In late 1350 Raoul, Count of Eu, the Grand Constable of France, returned after more than four years in English captivity. He was on parole from Edward personally, pending the handover of his ransom. This had been set at an exorbitant 80,000 écus, too high for Raoul to afford. It had been agreed that he would instead hand over the town of Guînes, which was in his possession. This was a common method of settling ransoms. Guînes had an extremely strong keep, and was the leading fortification in the French defensive ring around Calais. English possession would go a long way to securing Calais against more surprise assaults. Guînes was of little financial value to Raoul, and it was clear that Edward was prepared to accept it only in lieu of a full ransom payment because of its strategic position.

Angered by the attempt to weaken the blockade of Calais, the new French king, JohnII, promptly had Raoul executed for treason. The perceived interference of the crown in a nobleman's personal affairs, especially one of such high status, caused an uproar in France. Charny had served under Raoul during his first military campaigns and was related by marriage, but his views on the situation are not known. The English made much of this in their diplomatic and propaganda campaigns.

In early January 1352 a band of freelancing English soldiers seized Guînes by a midnight escalade. The French were furious, the acting-commander was drawn and quartered for dereliction of duty at Charny's behest, and a strong protest was sent to Edward. He was thereby put in a difficult position because of the flagrant breach of the truce. Retaining Guînes would mean a loss of honour and a resumption of open warfare, for which he was unprepared. He ordered the English occupants to hand it back.

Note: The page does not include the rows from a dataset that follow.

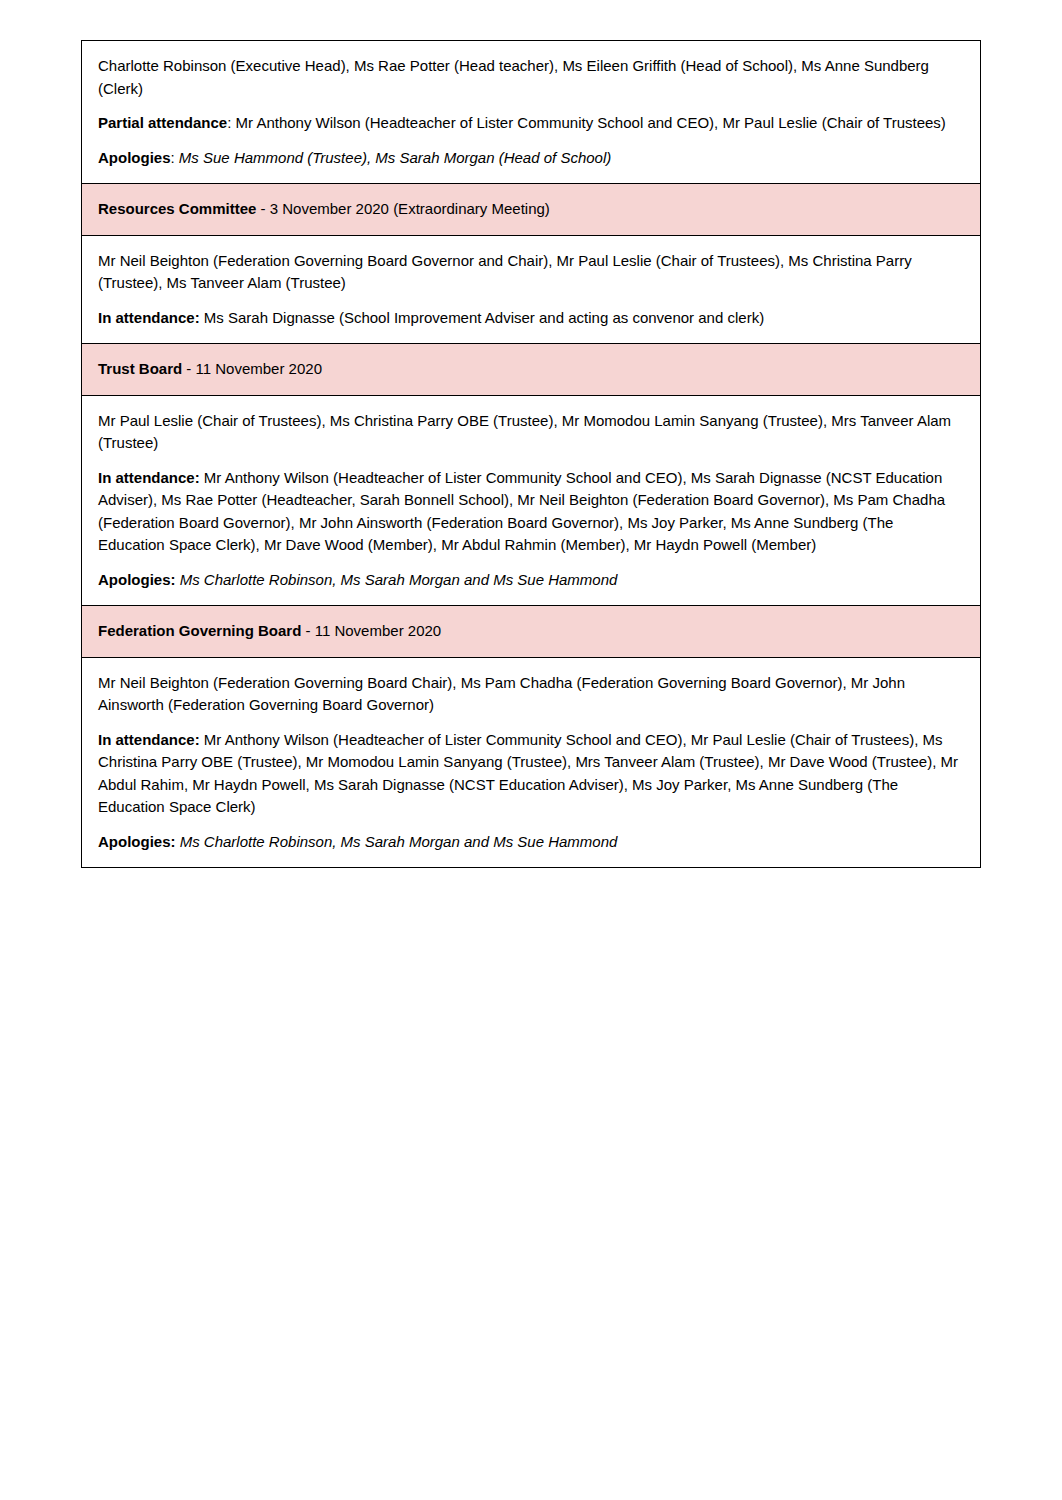| Charlotte Robinson (Executive Head), Ms Rae Potter (Head teacher), Ms Eileen Griffith (Head of School), Ms Anne Sundberg (Clerk) Partial attendance : Mr Anthony Wilson (Headteacher of Lister Community School and CEO), Mr Paul Leslie (Chair of Trustees) Apologies : Ms Sue Hammond (Trustee), Ms Sarah Morgan (Head of School) |
| Resources Committee - 3 November 2020 (Extraordinary Meeting) |
| Mr Neil Beighton (Federation Governing Board Governor and Chair), Mr Paul Leslie (Chair of Trustees), Ms Christina Parry (Trustee), Ms Tanveer Alam (Trustee) In attendance: Ms Sarah Dignasse (School Improvement Adviser and acting as convenor and clerk) |
| Trust Board - 11 November 2020 |
| Mr Paul Leslie (Chair of Trustees), Ms Christina Parry OBE (Trustee), Mr Momodou Lamin Sanyang (Trustee), Mrs Tanveer Alam (Trustee) In attendance: Mr Anthony Wilson (Headteacher of Lister Community School and CEO), Ms Sarah Dignasse (NCST Education Adviser), Ms Rae Potter (Headteacher, Sarah Bonnell School), Mr Neil Beighton (Federation Board Governor), Ms Pam Chadha (Federation Board Governor), Mr John Ainsworth (Federation Board Governor), Ms Joy Parker, Ms Anne Sundberg (The Education Space Clerk), Mr Dave Wood (Member), Mr Abdul Rahmin (Member), Mr Haydn Powell (Member) Apologies: Ms Charlotte Robinson, Ms Sarah Morgan and Ms Sue Hammond |
| Federation Governing Board - 11 November 2020 |
| Mr Neil Beighton (Federation Governing Board Chair), Ms Pam Chadha (Federation Governing Board Governor), Mr John Ainsworth (Federation Governing Board Governor) In attendance: Mr Anthony Wilson (Headteacher of Lister Community School and CEO), Mr Paul Leslie (Chair of Trustees), Ms Christina Parry OBE (Trustee), Mr Momodou Lamin Sanyang (Trustee), Mrs Tanveer Alam (Trustee), Mr Dave Wood (Trustee), Mr Abdul Rahim, Mr Haydn Powell, Ms Sarah Dignasse (NCST Education Adviser), Ms Joy Parker, Ms Anne Sundberg (The Education Space Clerk) Apologies: Ms Charlotte Robinson, Ms Sarah Morgan and Ms Sue Hammond |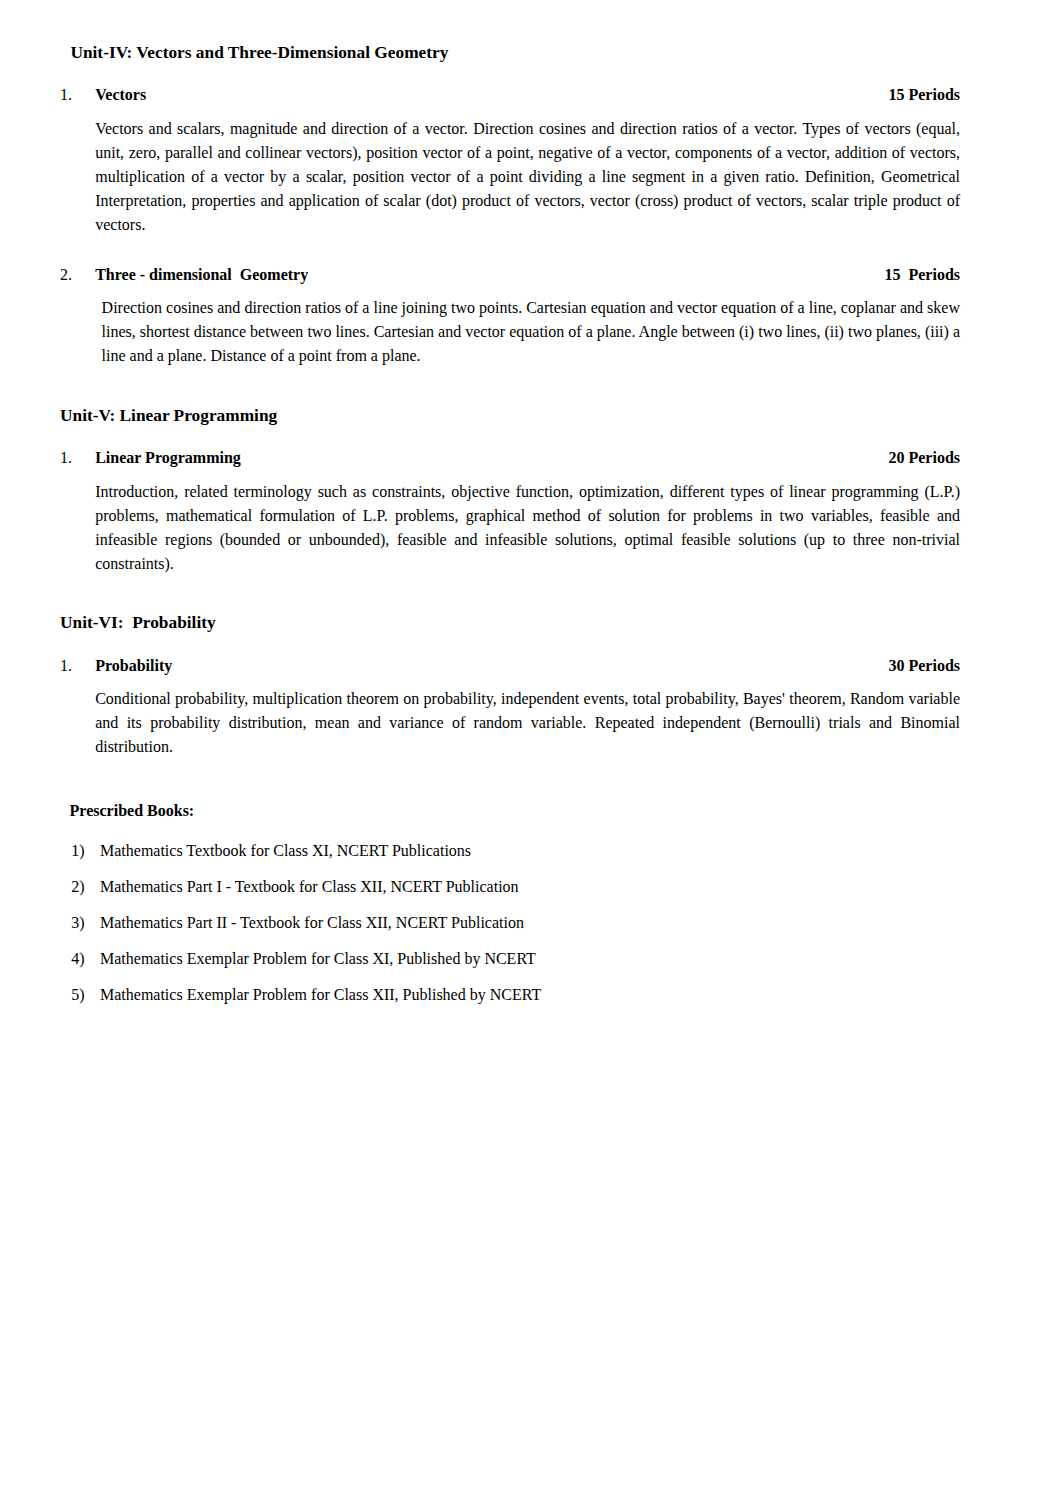Unit-IV: Vectors and Three-Dimensional Geometry
1. Vectors 15 Periods
Vectors and scalars, magnitude and direction of a vector. Direction cosines and direction ratios of a vector. Types of vectors (equal, unit, zero, parallel and collinear vectors), position vector of a point, negative of a vector, components of a vector, addition of vectors, multiplication of a vector by a scalar, position vector of a point dividing a line segment in a given ratio. Definition, Geometrical Interpretation, properties and application of scalar (dot) product of vectors, vector (cross) product of vectors, scalar triple product of vectors.
2. Three - dimensional Geometry 15 Periods
Direction cosines and direction ratios of a line joining two points. Cartesian equation and vector equation of a line, coplanar and skew lines, shortest distance between two lines. Cartesian and vector equation of a plane. Angle between (i) two lines, (ii) two planes, (iii) a line and a plane. Distance of a point from a plane.
Unit-V: Linear Programming
1. Linear Programming 20 Periods
Introduction, related terminology such as constraints, objective function, optimization, different types of linear programming (L.P.) problems, mathematical formulation of L.P. problems, graphical method of solution for problems in two variables, feasible and infeasible regions (bounded or unbounded), feasible and infeasible solutions, optimal feasible solutions (up to three non-trivial constraints).
Unit-VI: Probability
1. Probability 30 Periods
Conditional probability, multiplication theorem on probability, independent events, total probability, Bayes' theorem, Random variable and its probability distribution, mean and variance of random variable. Repeated independent (Bernoulli) trials and Binomial distribution.
Prescribed Books:
Mathematics Textbook for Class XI, NCERT Publications
Mathematics Part I - Textbook for Class XII, NCERT Publication
Mathematics Part II - Textbook for Class XII, NCERT Publication
Mathematics Exemplar Problem for Class XI, Published by NCERT
Mathematics Exemplar Problem for Class XII, Published by NCERT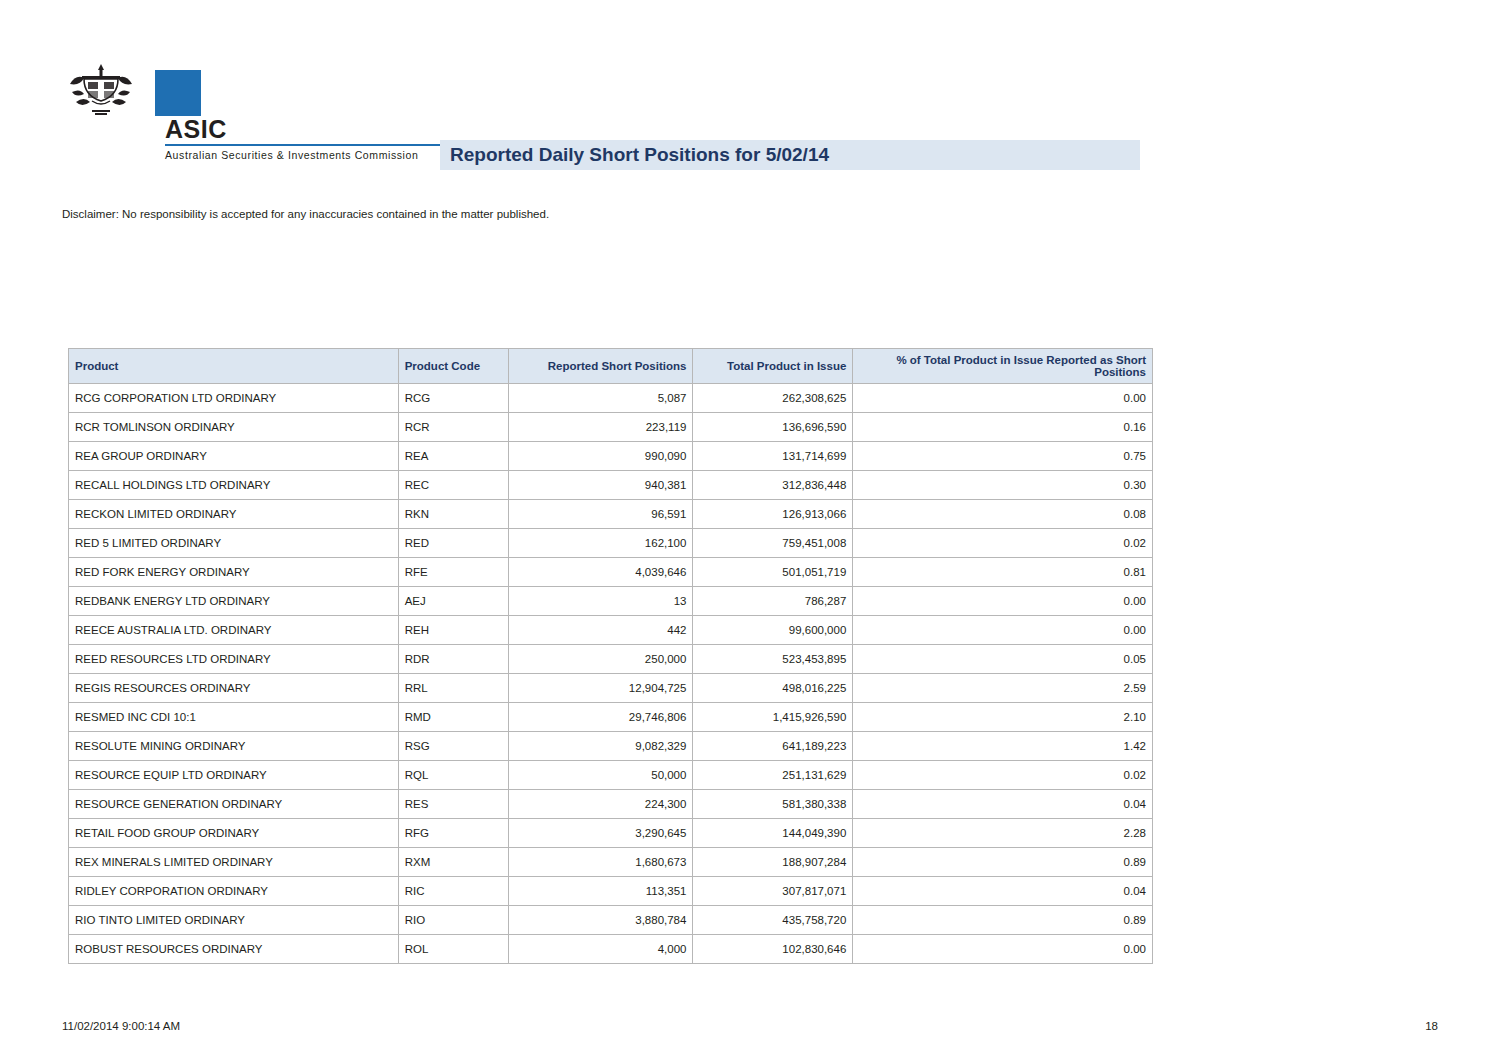ASIC
Australian Securities & Investments Commission
Reported Daily Short Positions for 5/02/14
Disclaimer: No responsibility is accepted for any inaccuracies contained in the matter published.
| Product | Product Code | Reported Short Positions | Total Product in Issue | % of Total Product in Issue Reported as Short Positions |
| --- | --- | --- | --- | --- |
| RCG CORPORATION LTD ORDINARY | RCG | 5,087 | 262,308,625 | 0.00 |
| RCR TOMLINSON ORDINARY | RCR | 223,119 | 136,696,590 | 0.16 |
| REA GROUP ORDINARY | REA | 990,090 | 131,714,699 | 0.75 |
| RECALL HOLDINGS LTD ORDINARY | REC | 940,381 | 312,836,448 | 0.30 |
| RECKON LIMITED ORDINARY | RKN | 96,591 | 126,913,066 | 0.08 |
| RED 5 LIMITED ORDINARY | RED | 162,100 | 759,451,008 | 0.02 |
| RED FORK ENERGY ORDINARY | RFE | 4,039,646 | 501,051,719 | 0.81 |
| REDBANK ENERGY LTD ORDINARY | AEJ | 13 | 786,287 | 0.00 |
| REECE AUSTRALIA LTD. ORDINARY | REH | 442 | 99,600,000 | 0.00 |
| REED RESOURCES LTD ORDINARY | RDR | 250,000 | 523,453,895 | 0.05 |
| REGIS RESOURCES ORDINARY | RRL | 12,904,725 | 498,016,225 | 2.59 |
| RESMED INC CDI 10:1 | RMD | 29,746,806 | 1,415,926,590 | 2.10 |
| RESOLUTE MINING ORDINARY | RSG | 9,082,329 | 641,189,223 | 1.42 |
| RESOURCE EQUIP LTD ORDINARY | RQL | 50,000 | 251,131,629 | 0.02 |
| RESOURCE GENERATION ORDINARY | RES | 224,300 | 581,380,338 | 0.04 |
| RETAIL FOOD GROUP ORDINARY | RFG | 3,290,645 | 144,049,390 | 2.28 |
| REX MINERALS LIMITED ORDINARY | RXM | 1,680,673 | 188,907,284 | 0.89 |
| RIDLEY CORPORATION ORDINARY | RIC | 113,351 | 307,817,071 | 0.04 |
| RIO TINTO LIMITED ORDINARY | RIO | 3,880,784 | 435,758,720 | 0.89 |
| ROBUST RESOURCES ORDINARY | ROL | 4,000 | 102,830,646 | 0.00 |
11/02/2014 9:00:14 AM
18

The English parliament was scheduled to assemble the following week. Several members of the King's Council made fiery, warmongering speeches and the parliament was persuaded to approve three years of war taxes. Reassured that he had adequate financial backing, Edward changed his mind. By the end of January the Captain of Calais had fresh orders: to take over the garrisoning of Guînes in the King's name; and thus the war resumed.

The English had been strengthening the defences of Calais with the construction of fortified towers or bastions at bottlenecks on the roads through the marshes to the town. With the war resumed Amerigo had returned to English service. It was felt that his service at Calais had earned him a position of responsibility, but he was not trusted enough to be assigned to any place where a betrayal would be a devastating blow. He was placed in charge of a new tower at Fretun, 3 mi south west of Calais.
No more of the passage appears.